**WHAT YOU HAVE TO DO**
Out of the data below, copy every line with the string "their".

··· SOURCE RECORDS

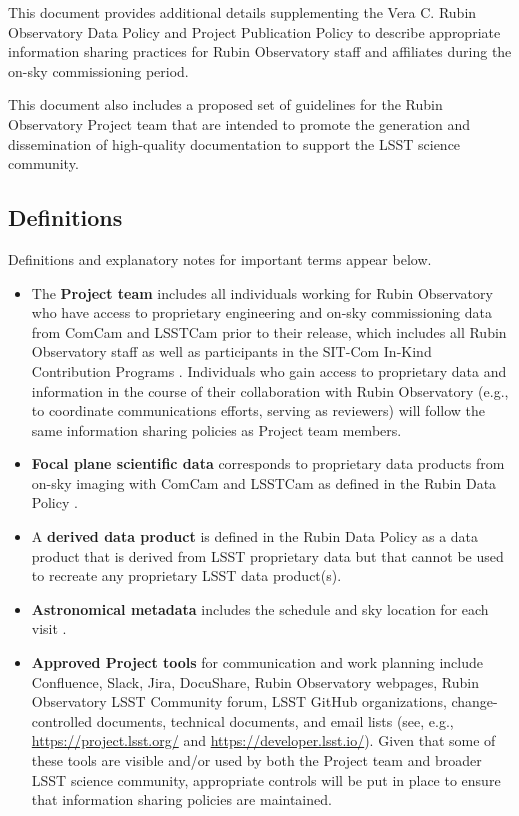 \documentclass[SE,authoryear,toc]{lsstdoc}
\begin{document}
This document provides additional details supplementing the Vera C. Rubin Observatory Data Policy  and Project Publication Policy  to describe appropriate information sharing practices for Rubin Observatory staff and affiliates during the on-sky commissioning period.

This document also includes a proposed set of guidelines for the Rubin Observatory Project team that are intended to promote the generation and dissemination of high-quality documentation to support the LSST science community.

\subsection{Definitions}
\label{definitions}

Definitions and explanatory notes for important terms appear below.

\begin{itemize}

  \item The \textbf{Project team} includes all individuals working for Rubin Observatory who have access to proprietary engineering and on-sky commissioning data from ComCam and LSSTCam prior to their release, which includes all Rubin Observatory staff as well as participants in the SIT-Com In-Kind Contribution Programs .
  Individuals who gain access to proprietary data and information in the course of their collaboration with Rubin Observatory (e.g., to coordinate communications efforts, serving as reviewers) will follow the same information sharing policies as Project team members.

  \item \textbf{Focal plane scientific data} corresponds to proprietary data products from on-sky imaging with ComCam and LSSTCam as defined in the Rubin Data Policy .

  \item A \textbf{derived data product} is defined in the Rubin Data Policy  as a data product that is derived from LSST proprietary data but that cannot be used to recreate any proprietary LSST data product(s).

  \item \textbf{Astronomical metadata} includes the schedule and sky location for each visit .

  \item \textbf{Approved Project tools} for communication and work planning include Confluence, Slack, Jira, DocuShare, Rubin Observatory webpages, Rubin Observatory LSST Community forum, LSST GitHub organizations, change-controlled documents, technical documents, and email lists (see, e.g., \url{https://project.lsst.org/} and \url{https://developer.lsst.io/}).
  Given that some of these tools are visible and/or used by both the Project team and broader LSST science community, appropriate controls will be put in place to ensure that information sharing policies are maintained.

\end{itemize}
\end{document}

······

**WORKED SOLUTION**
  \item The \textbf{Project team} includes all individuals working for Rubin Observatory who have access to proprietary engineering and on-sky commissioning data from ComCam and LSSTCam prior to their release, which includes all Rubin Observatory staff as well as participants in the SIT-Com In-Kind Contribution Programs .
  Individuals who gain access to proprietary data and information in the course of their collaboration with Rubin Observatory (e.g., to coordinate communications efforts, serving as reviewers) will follow the same information sharing policies as Project team members.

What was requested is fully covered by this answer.